* start TEXT BLOCK *

DITAS-Project / DataMovementEnactor

Apache License 2.0
0 stars 0 forks source link

Data Movement Enactor

Overview

The Data Movement Enactor orchestrates the data movement between the different components. It also monitors updates to the two types of data sources: MySQL and minio. It utilizes SymmetricDS and Elasticsearch to read and log updates. Also uses grpc to communicate with the Data Access Layer, FTP to organise a shared space for file exchange and supports multiple sync backends, keycloak for auth to the DAL.

Requirements

Python 3.5.2+

connexion == 2.2.0
python_dateutil == 2.6.0
setuptools >= 21.0.0
redis==3.3.6
elasticsearch==7.1.0
requests==2.22.0
mysqlclient==1.4.2.post1
grpc-api-client==0.1.1
grpcio==1.22.0
grpcio-tools==1.22.0

Usage

To run the server, please execute the following from the root directory:

pip3 install -r requirements.txt
python3 -m swagger_server

Along with the swagger server, a new thread is launched which monitors updates to the predefined datasources.

Configuration

The template for the configuration of the DME is defined in the VDC shared config:

{
    "Port":"{{.dme_port}}",
    "ElasticSearchURL":"{{.elasticsearch_url}}",
    "elasticsearch_authenticate": {{.elasticsearch_authenticate}},
    "elasticsearch_user": "{{.elasticsearch_user}}",
    "elasticsearch_password": "{{.elasticsearch_password}}",
    "ftp_host": "{{.ftp_host}}",
    "ftp_user": "{{.ftp_user}}",
    "ftp_pass": "{{.ftp_pass}}",
    "db_user": "{{.symmetricds_db_user}}",
    "db_pass": "{{.symmetricds_db_pass}}",
    "db_host": "{{.symmetricds_db_host}}",
    "db_port": "{{.symmetricds_db_port}}",
    "db_name": "{{.symmetricds_db_name}}"
}

If these are not present, the DME reverts to sensible defaults so it can continue its execution.

Settings not fetched from the dynamic config:

shared_volume_system_path = 'move/'

#defines the root directory used by the sync backend to build the file structure

### Common HTTP requests config
max_retries = 3
backoff_factor = 3

#DE endpoint
de_endpoint = 'http://{}:50012'.format('localhost')

* end TEXT BLOCK *
* start DATASET EXTRACT *

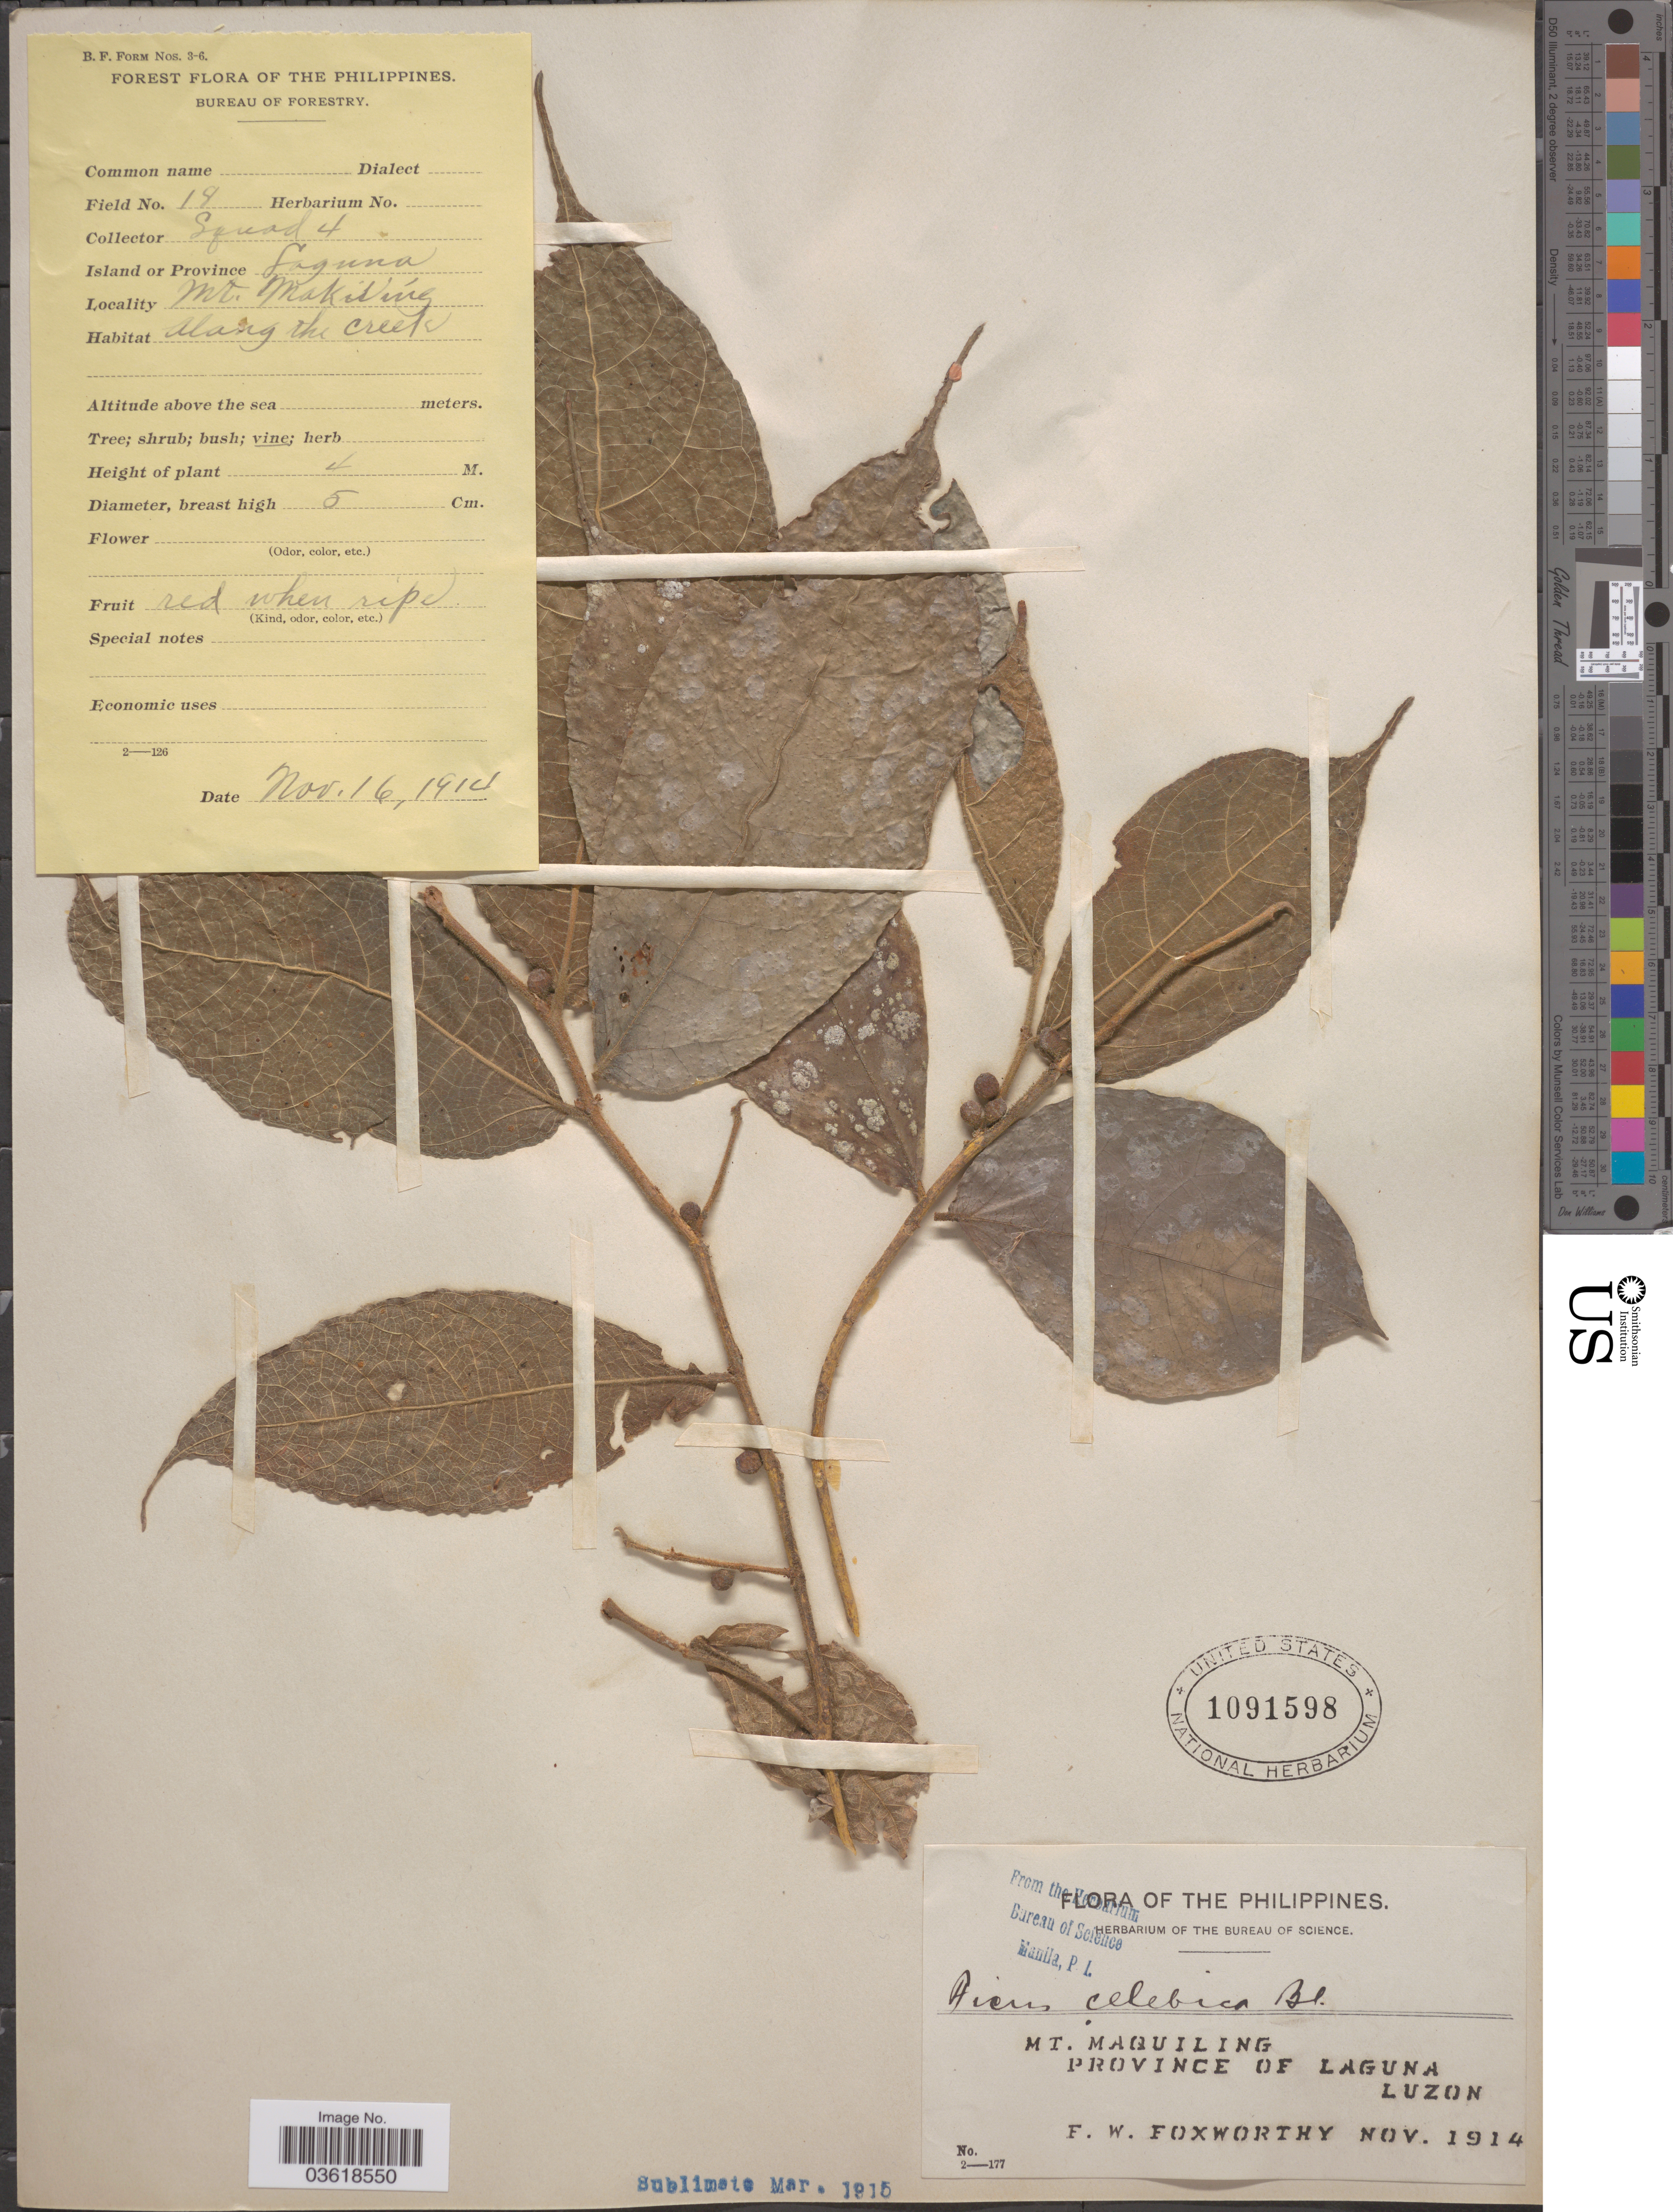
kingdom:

* end DATASET EXTRACT *

• **YOUR TASKS**
**a)** Can you copy the Data Movement Enactor page word for word, from "DITAS-Project / DataMovementEnactor" to "to the DAL."?
**b)** What comes next in the Data Movement Enactor page? Continue it from its last line.

• **THE RESPONSES**
**a)**
DITAS-Project / DataMovementEnactor

Apache License 2.0
0 stars 0 forks source link

Data Movement Enactor

Overview

The Data Movement Enactor orchestrates the data movement between the different components. It also monitors updates to the two types of data sources: MySQL and minio. It utilizes SymmetricDS and Elasticsearch to read and log updates. Also uses grpc to communicate with the Data Access Layer, FTP to organise a shared space for file exchange and supports multiple sync backends, keycloak for auth to the DAL.

**b)**
#DS4M endpoint
ds4m_endpoint = 'http://{}:30003'.format('localhost')

#How the endpoints for the Deployment engine and Decision System for movement are generated.

#Redis default settings
redis_host = 'localhost'
redis_port = 6379

#The name of the elasticsearch index to be used to log DB updates
db_update_es_index = 'dme-db-updates'

#The schema for the ES document related to DB updates
db_update_es_settings = {
    "settings": {
        "number_of_shards": 1,
        "number_of_replicas": 0
        },
    "mappings": {
        "db_update": {
            "dynamic": "strict",
            "properties": {
                "query": {
                    "type": "text"
                    },
                "target_dal": {
                    "type": "text"
                    },
                "timestamp": {
                    "type": "date"
                }
                }
            }
        }
    }

The Swagger definition lives here:

http://localhost:50055/swagger.json

To launch the integration tests, use tox:

sudo pip install tox
tox

Running with Docker

To run the server on a Docker container, please execute the following from the root directory:

# building the image
docker build -t swagger_server .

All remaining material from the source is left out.